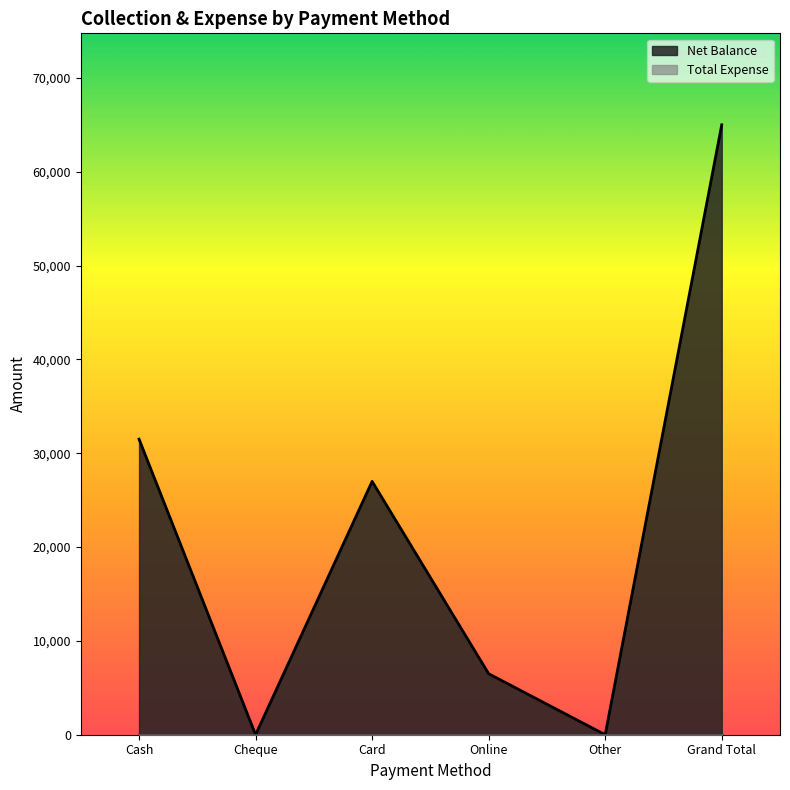

Is it true that the value at Cheque is 31036?

False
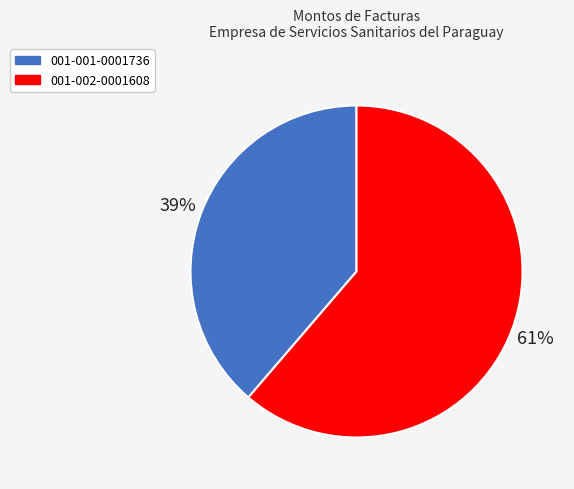

To the nearest percent, what is the combined percentage of 001-001-0001736 and 001-002-0001608?

100%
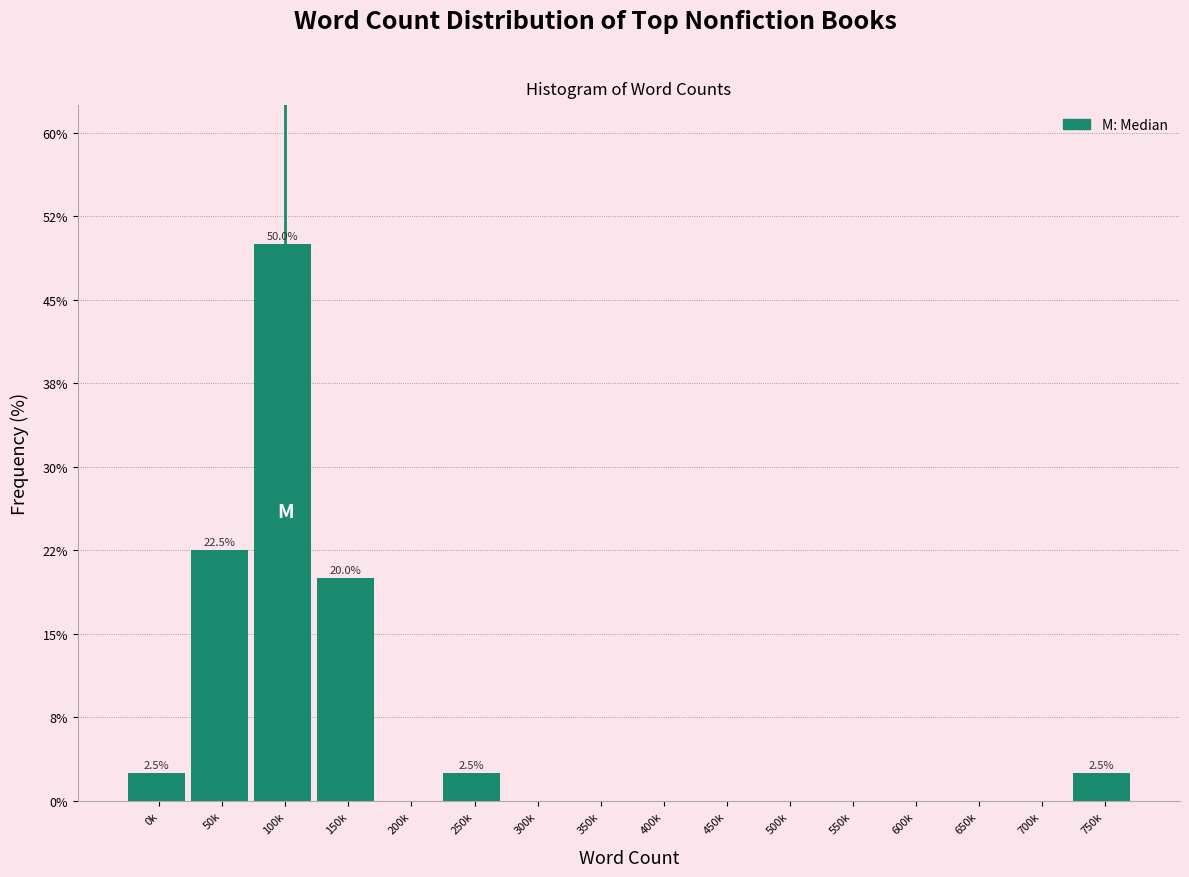

Reading right to left, what are all the values shown in this chart?

750k=2.5	700k=0.0	650k=0.0	600k=0.0	550k=0.0	500k=0.0	450k=0.0	400k=0.0	350k=0.0	300k=0.0	250k=2.5	200k=0.0	150k=20.0	100k=50.0	50k=22.5	0k=2.5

__WORK ORDER__.
Reproduce the entire listing above word for word, omitting the pictures.

__WRITTEN ANSWER__.
Is it true that the value at Cheque is 31036?

False

To the nearest percent, what is the combined percentage of 001-001-0001736 and 001-002-0001608?

100%

Reading right to left, what are all the values shown in this chart?

750k=2.5	700k=0.0	650k=0.0	600k=0.0	550k=0.0	500k=0.0	450k=0.0	400k=0.0	350k=0.0	300k=0.0	250k=2.5	200k=0.0	150k=20.0	100k=50.0	50k=22.5	0k=2.5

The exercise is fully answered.